La pandémie de Covid-19 a donné une autre approche à mon métier pendant le confinement car nous n’avions pas le droit de faire des chirurgies programmées mais seulement des urgences. Et il y en avait beaucoup ! On sentait qu’il y avait un vrai besoin et, en tout cas en ce qui me concerne, j’ai redécouvert le sens du service de son prochain. Rendez-vous compte, nous avons réalisé là où j’exerce jusqu’à 45 opérations en urgence par jour ! Le dimanche de Pâques, j’ai opéré 25 patients. Cela allait du verre cassé dans l’évier à la découpe malheureuse d’un avocat, l’ouverture d’huîtres, le doigt d’un enfant dans la porte, la scie-sauteuse et une tentative de suicide d’une femme ayant perdu son conjoint du Covid quelques jours plus tôt et qui, ne s’en remettant pas, a décidé de se tailler les veines de désespoir. Tous ces cas, qu’ils soient dû à de la nervosité, du désespoir ou autre, sont autant de réalités humaines qui permettent de réinvestir la dimension de service de notre métier.

La peur d’aller voir son médecin ne doit pas se doubler de la peur d’attraper le Covid-19.

Et puis au moment du déconfinement, fin mai-début juin, nous avons constaté que les patients dont les opérations étaient moins urgentes, je pense notamment à l’arthrose, n’osaient pas se montrer, ils craignaient de revenir. Petit à petit ils sont revenus et constatent par eux-mêmes que toutes les mesures sont prises pour garantir leur sécurité. La peur d’aller voir son médecin ne doit pas se doubler de la peur d’attraper le Covid-19.

L’Église catholique fête saint Luc le 18 octobre. Cette date est-elle importante pour le corps médical ?
Saint Luc est le saint patron des médecins mais aussi de l’ensemble du personnel soignant. Comme pour chaque profession, nous sommes heureux de nous réunir. C’est un temps privilégié qui nous est donné pour se reconnaître différents dans les soins que nous apportons et s’enrichir de cette différence, s’en réjouir. Ce week-end nous allons nous réunir avec notre nouvel évêque, Mgr Percerou et assister à la messe ensemble.

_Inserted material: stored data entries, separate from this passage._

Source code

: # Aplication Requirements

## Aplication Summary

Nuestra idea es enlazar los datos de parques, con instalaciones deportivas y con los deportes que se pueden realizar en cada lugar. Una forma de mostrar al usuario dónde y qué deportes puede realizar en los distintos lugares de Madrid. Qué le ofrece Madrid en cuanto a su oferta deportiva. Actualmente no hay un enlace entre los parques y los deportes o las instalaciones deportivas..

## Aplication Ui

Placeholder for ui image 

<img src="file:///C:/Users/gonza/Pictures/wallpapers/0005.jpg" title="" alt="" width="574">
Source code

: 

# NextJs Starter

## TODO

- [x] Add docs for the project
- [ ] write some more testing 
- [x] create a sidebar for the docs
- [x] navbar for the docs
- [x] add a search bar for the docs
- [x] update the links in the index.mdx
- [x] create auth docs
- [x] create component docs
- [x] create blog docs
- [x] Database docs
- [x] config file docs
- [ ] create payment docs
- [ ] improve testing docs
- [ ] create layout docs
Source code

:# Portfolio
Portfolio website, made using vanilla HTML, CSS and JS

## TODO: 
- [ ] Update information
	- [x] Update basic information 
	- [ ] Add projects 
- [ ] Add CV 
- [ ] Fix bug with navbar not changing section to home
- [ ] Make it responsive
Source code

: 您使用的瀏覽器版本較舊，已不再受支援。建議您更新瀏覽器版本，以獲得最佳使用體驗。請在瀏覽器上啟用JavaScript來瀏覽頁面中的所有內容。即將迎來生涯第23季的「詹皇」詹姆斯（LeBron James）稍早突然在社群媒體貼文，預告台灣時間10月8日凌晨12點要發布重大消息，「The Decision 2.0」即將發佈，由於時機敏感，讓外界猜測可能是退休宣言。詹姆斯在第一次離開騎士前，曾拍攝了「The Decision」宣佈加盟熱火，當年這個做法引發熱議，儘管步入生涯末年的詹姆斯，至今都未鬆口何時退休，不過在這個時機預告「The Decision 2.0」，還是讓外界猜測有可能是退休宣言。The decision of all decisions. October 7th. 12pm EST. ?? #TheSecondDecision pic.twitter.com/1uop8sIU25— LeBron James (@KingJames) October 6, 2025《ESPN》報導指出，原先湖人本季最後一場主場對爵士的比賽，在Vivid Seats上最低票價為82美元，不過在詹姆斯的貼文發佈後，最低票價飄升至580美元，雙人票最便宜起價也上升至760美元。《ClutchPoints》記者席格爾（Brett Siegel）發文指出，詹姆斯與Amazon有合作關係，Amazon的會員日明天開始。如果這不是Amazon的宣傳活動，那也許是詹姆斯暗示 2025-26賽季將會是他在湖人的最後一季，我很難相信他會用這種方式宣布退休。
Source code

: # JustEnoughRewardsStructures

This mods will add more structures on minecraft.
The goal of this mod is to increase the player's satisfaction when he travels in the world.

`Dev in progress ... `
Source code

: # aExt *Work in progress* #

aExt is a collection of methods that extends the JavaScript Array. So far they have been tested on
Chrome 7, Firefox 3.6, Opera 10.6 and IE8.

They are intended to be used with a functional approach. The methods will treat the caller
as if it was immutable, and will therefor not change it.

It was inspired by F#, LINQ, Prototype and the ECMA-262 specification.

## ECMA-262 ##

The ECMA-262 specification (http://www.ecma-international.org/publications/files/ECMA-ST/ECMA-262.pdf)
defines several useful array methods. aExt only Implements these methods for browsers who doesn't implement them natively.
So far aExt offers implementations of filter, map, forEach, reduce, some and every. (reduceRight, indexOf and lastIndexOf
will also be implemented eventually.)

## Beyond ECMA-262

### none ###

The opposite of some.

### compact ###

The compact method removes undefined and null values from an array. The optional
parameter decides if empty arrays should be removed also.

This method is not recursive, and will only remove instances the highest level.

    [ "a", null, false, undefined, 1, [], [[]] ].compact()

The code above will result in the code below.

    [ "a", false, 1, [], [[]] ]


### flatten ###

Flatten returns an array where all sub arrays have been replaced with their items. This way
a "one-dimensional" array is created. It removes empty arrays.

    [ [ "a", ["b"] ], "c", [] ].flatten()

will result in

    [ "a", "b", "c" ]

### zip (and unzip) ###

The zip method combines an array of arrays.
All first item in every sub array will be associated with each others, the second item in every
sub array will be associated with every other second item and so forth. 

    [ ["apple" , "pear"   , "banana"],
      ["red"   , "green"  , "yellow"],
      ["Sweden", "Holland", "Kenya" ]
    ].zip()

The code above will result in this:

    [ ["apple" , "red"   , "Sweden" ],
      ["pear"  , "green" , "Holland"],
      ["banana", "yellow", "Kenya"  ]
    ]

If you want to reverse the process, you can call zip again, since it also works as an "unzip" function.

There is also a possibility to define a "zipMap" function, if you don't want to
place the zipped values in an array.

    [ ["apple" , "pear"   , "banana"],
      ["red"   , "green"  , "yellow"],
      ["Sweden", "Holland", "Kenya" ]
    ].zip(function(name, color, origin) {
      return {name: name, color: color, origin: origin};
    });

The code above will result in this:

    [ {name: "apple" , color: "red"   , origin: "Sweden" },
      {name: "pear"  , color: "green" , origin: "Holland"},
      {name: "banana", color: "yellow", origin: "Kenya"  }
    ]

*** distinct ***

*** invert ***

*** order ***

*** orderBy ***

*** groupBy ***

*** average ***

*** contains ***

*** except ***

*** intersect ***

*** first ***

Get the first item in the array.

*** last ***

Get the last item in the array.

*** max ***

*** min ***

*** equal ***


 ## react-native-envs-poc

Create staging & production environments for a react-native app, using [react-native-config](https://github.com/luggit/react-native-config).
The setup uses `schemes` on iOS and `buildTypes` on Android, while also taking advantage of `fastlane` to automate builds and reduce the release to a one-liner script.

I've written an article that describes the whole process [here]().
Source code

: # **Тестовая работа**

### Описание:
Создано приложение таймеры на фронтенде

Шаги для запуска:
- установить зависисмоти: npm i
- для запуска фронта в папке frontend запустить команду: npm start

Y a-t-il une manière chrétienne de soigner ?
Je pense que la manière chrétienne de soigner est celle qui consiste à voir le Christ dans son patient. Le chrétien cherchera à donner le meilleur de lui-même en se disant que celui qu’il accueille, qu’il soigne, c’est le Christ. Mais ceux qui ne sont pas chrétiens ou croyants le feront en respectant la dignité humaine et c’est bien cela le plus important.